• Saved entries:

- - -

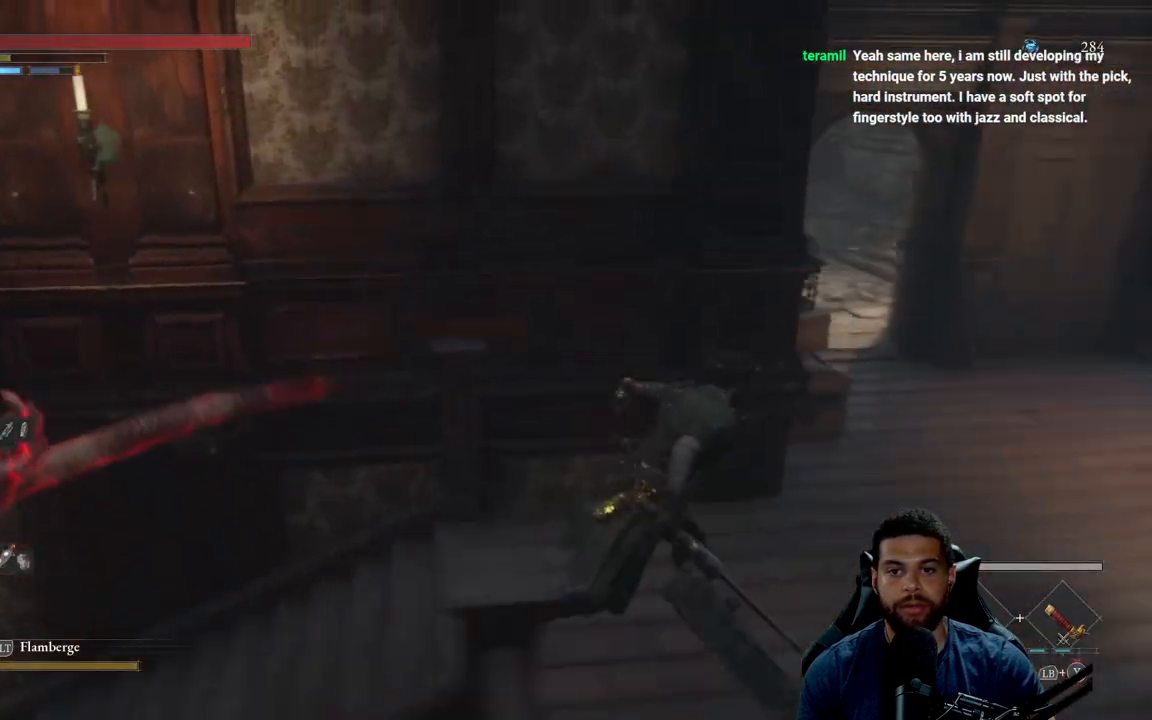
{"buttons": ["B"], "left_stick": "up-right", "right_stick": "left", "events": []}
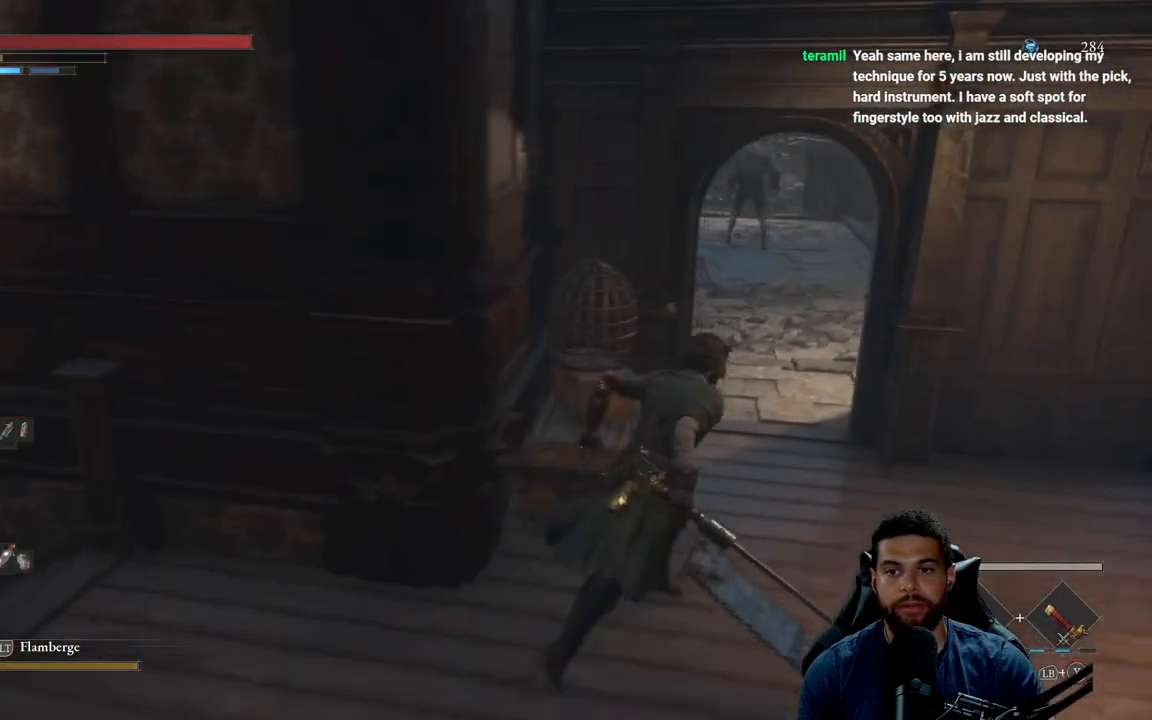
{"buttons": ["B"], "left_stick": "up", "right_stick": "center", "events": [[433, "left_stick", "up"], [467, "right_stick", "center"]]}
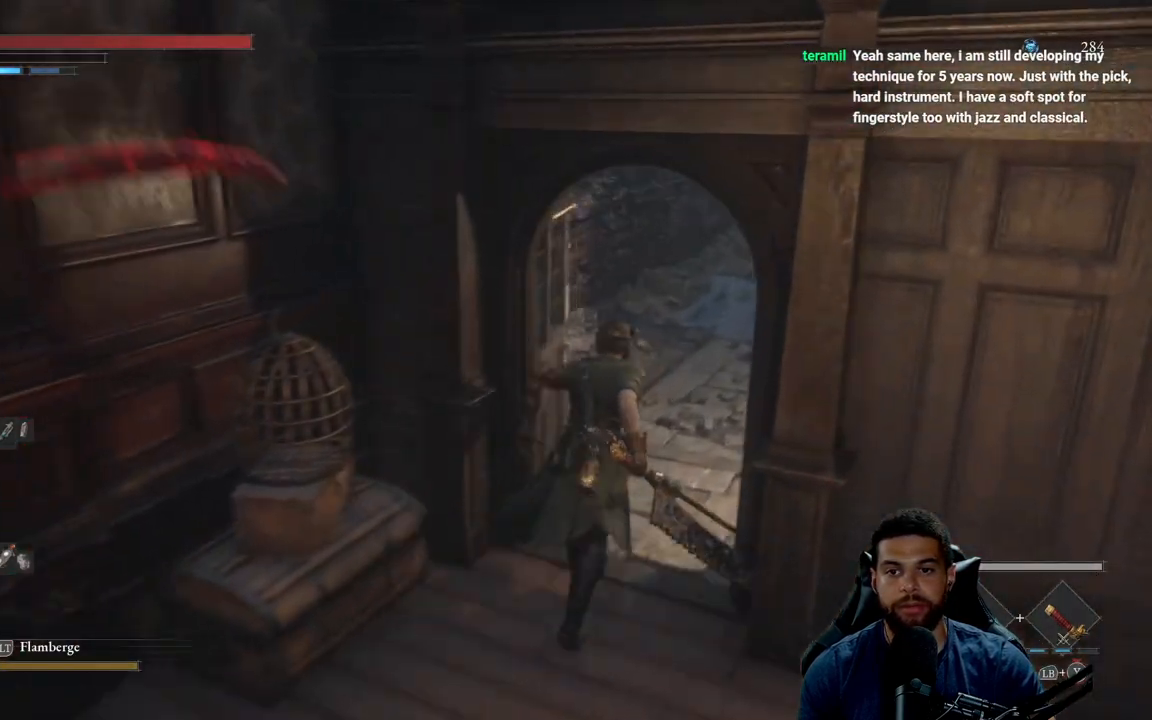
{"buttons": ["B"], "left_stick": "up", "right_stick": "center", "events": [[150, "right_stick", "down-right"], [267, "right_stick", "center"]]}
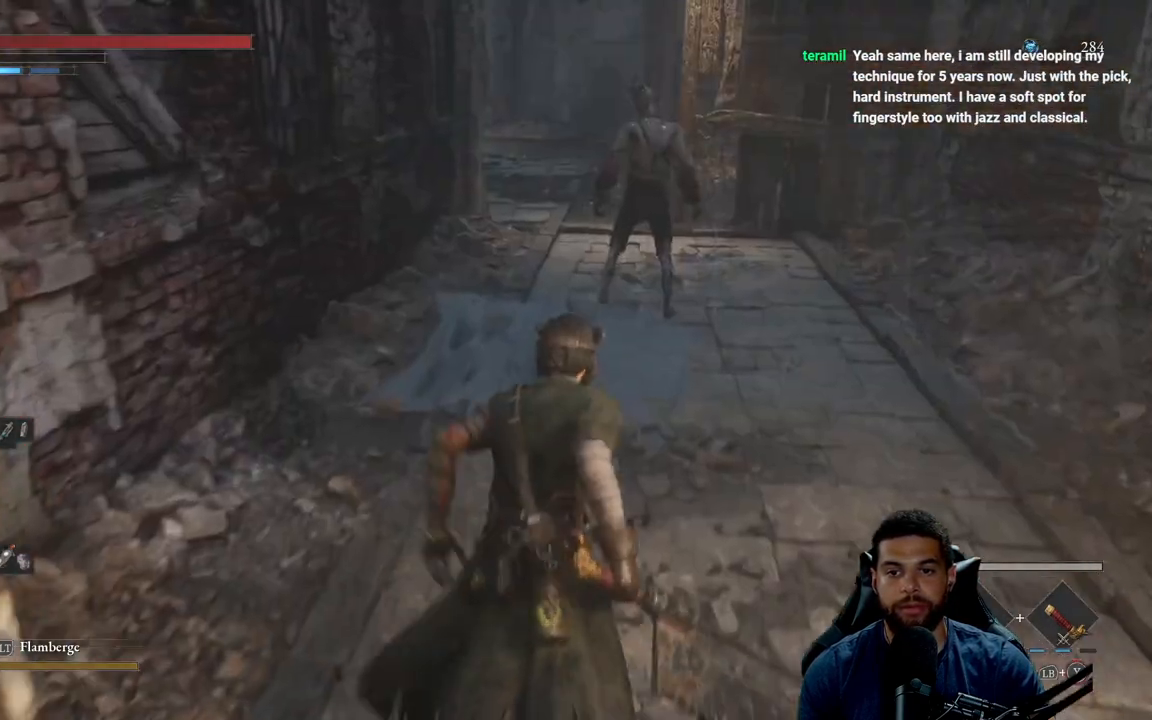
{"buttons": [], "left_stick": "up", "right_stick": "center", "events": [[333, "R2", "down"], [417, "B", "up"], [483, "R2", "up"]]}
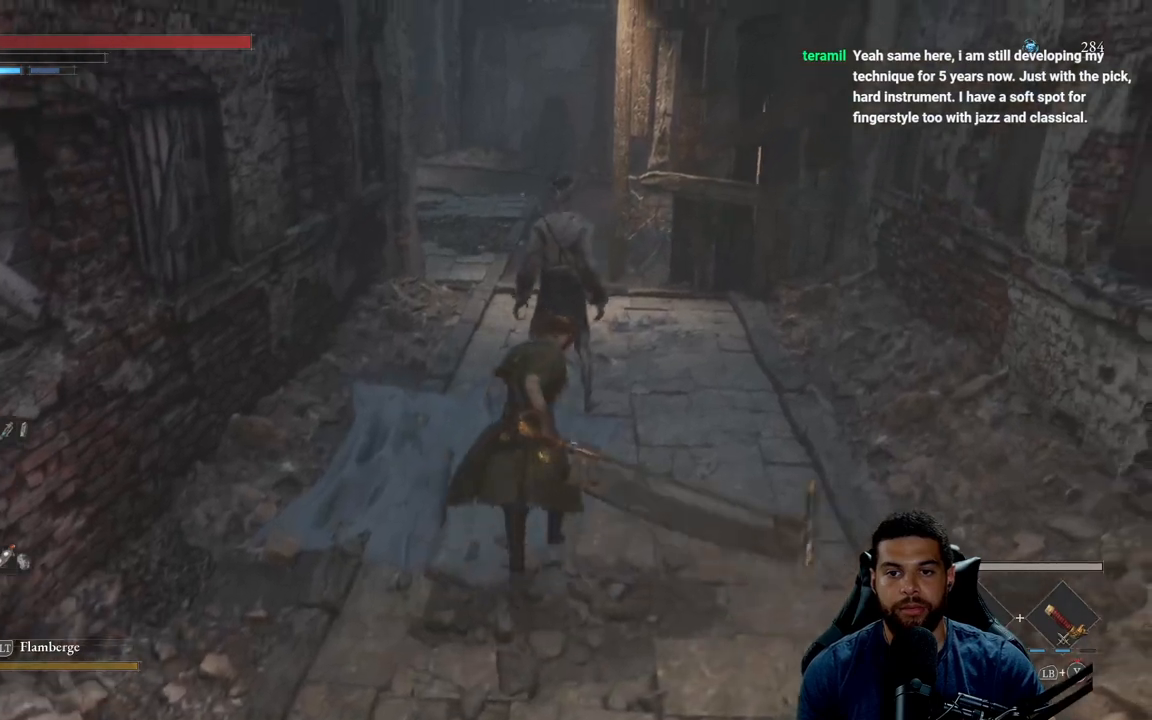
{"buttons": [], "left_stick": "up", "right_stick": "center", "events": [[17, "R3", "down"], [150, "R3", "up"]]}
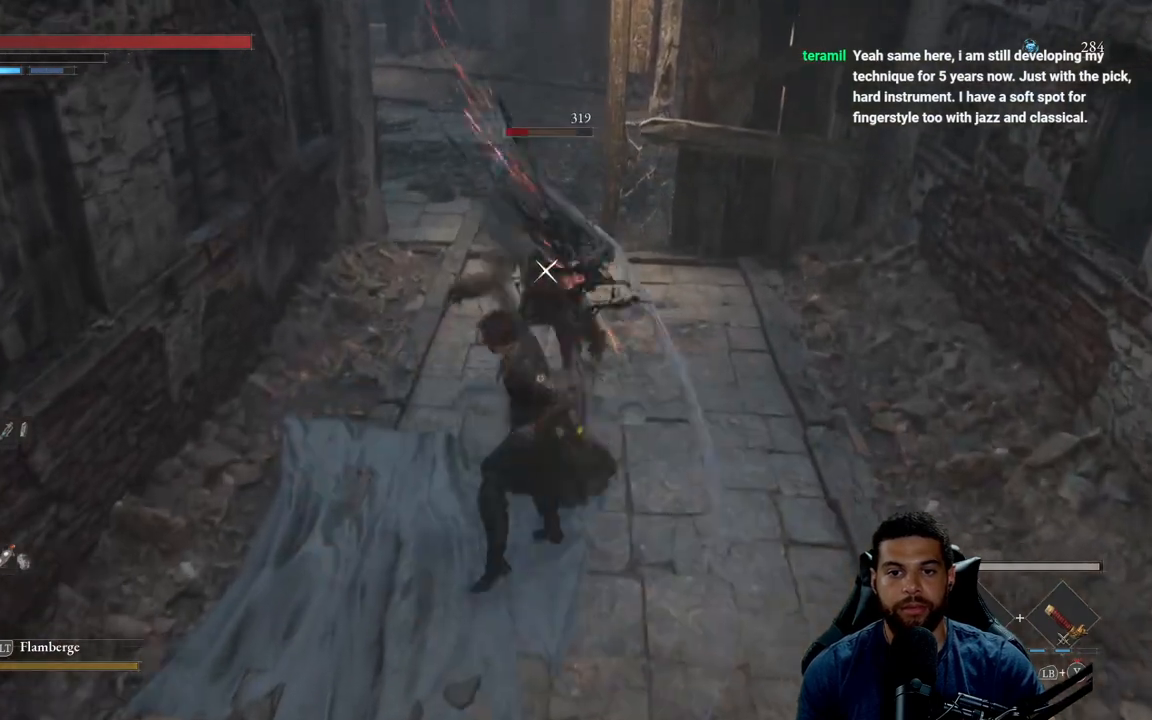
{"buttons": ["R1"], "left_stick": "up", "right_stick": "center", "events": [[317, "R1", "down"], [417, "R1", "up"], [467, "R1", "down"]]}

- - -

• Exercise objective: Your copy must reproduce the entries above in full, without their pictures.

• Exercise response:
{"buttons": ["B"], "left_stick": "up-right", "right_stick": "left", "events": []}
{"buttons": ["B"], "left_stick": "up", "right_stick": "center", "events": [[433, "left_stick", "up"], [467, "right_stick", "center"]]}
{"buttons": ["B"], "left_stick": "up", "right_stick": "center", "events": [[150, "right_stick", "down-right"], [267, "right_stick", "center"]]}
{"buttons": [], "left_stick": "up", "right_stick": "center", "events": [[333, "R2", "down"], [417, "B", "up"], [483, "R2", "up"]]}
{"buttons": [], "left_stick": "up", "right_stick": "center", "events": [[17, "R3", "down"], [150, "R3", "up"]]}
{"buttons": ["R1"], "left_stick": "up", "right_stick": "center", "events": [[317, "R1", "down"], [417, "R1", "up"], [467, "R1", "down"]]}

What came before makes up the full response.